*** Begin section ***

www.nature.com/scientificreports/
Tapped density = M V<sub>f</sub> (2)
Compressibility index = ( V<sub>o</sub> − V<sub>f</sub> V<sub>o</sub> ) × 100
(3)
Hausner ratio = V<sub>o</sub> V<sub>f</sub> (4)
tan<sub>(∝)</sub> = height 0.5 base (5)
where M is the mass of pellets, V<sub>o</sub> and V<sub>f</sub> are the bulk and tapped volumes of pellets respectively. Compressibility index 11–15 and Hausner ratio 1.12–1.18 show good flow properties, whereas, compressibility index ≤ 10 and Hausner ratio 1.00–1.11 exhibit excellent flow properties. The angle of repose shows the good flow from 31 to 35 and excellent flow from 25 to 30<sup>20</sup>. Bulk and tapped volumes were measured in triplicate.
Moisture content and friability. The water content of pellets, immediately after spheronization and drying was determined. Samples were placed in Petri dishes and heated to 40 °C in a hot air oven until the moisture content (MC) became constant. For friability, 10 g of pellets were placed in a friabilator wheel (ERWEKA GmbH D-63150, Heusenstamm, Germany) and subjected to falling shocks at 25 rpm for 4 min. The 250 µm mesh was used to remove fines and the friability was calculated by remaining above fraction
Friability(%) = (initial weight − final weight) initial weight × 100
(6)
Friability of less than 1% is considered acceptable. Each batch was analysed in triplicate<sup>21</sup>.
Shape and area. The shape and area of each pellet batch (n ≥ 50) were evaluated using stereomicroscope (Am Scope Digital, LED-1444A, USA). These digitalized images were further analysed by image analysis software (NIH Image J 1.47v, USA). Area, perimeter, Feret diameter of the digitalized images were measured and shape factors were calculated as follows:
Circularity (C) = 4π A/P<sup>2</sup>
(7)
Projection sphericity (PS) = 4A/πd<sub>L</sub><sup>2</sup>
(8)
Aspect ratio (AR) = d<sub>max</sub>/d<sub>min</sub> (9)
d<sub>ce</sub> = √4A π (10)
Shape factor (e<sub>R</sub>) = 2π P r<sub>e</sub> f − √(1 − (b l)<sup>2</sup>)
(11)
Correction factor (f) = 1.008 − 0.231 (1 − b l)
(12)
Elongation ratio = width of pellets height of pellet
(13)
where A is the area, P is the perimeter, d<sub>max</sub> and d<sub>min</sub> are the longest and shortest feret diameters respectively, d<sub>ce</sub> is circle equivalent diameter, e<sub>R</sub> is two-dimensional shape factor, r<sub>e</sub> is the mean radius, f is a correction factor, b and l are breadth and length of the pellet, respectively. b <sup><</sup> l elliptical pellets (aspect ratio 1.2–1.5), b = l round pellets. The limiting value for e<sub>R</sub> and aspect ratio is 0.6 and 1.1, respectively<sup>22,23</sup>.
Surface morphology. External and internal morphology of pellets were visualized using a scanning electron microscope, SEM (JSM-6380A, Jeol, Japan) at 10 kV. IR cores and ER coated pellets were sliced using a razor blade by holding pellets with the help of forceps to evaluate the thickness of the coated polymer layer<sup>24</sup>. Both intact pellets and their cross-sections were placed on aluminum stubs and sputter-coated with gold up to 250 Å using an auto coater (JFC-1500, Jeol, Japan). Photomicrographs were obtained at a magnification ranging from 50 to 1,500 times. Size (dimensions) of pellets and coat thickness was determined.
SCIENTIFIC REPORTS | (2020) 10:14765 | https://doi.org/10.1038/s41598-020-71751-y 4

*** End section ***

Which lines run from the one containing "Shape factor (e<sub>R</sub>)" to the end of the entries above? Print them exactly, both ends included, and nothing else.

## EXERCISE SOLUTION
Shape factor (e<sub>R</sub>) = 2π P r<sub>e</sub> f − √(1 − (b l)<sup>2</sup>)
(11)
Correction factor (f) = 1.008 − 0.231 (1 − b l)
(12)
Elongation ratio = width of pellets height of pellet
(13)
where A is the area, P is the perimeter, d<sub>max</sub> and d<sub>min</sub> are the longest and shortest feret diameters respectively, d<sub>ce</sub> is circle equivalent diameter, e<sub>R</sub> is two-dimensional shape factor, r<sub>e</sub> is the mean radius, f is a correction factor, b and l are breadth and length of the pellet, respectively. b <sup><</sup> l elliptical pellets (aspect ratio 1.2–1.5), b = l round pellets. The limiting value for e<sub>R</sub> and aspect ratio is 0.6 and 1.1, respectively<sup>22,23</sup>.
Surface morphology. External and internal morphology of pellets were visualized using a scanning electron microscope, SEM (JSM-6380A, Jeol, Japan) at 10 kV. IR cores and ER coated pellets were sliced using a razor blade by holding pellets with the help of forceps to evaluate the thickness of the coated polymer layer<sup>24</sup>. Both intact pellets and their cross-sections were placed on aluminum stubs and sputter-coated with gold up to 250 Å using an auto coater (JFC-1500, Jeol, Japan). Photomicrographs were obtained at a magnification ranging from 50 to 1,500 times. Size (dimensions) of pellets and coat thickness was determined.
SCIENTIFIC REPORTS | (2020) 10:14765 | https://doi.org/10.1038/s41598-020-71751-y 4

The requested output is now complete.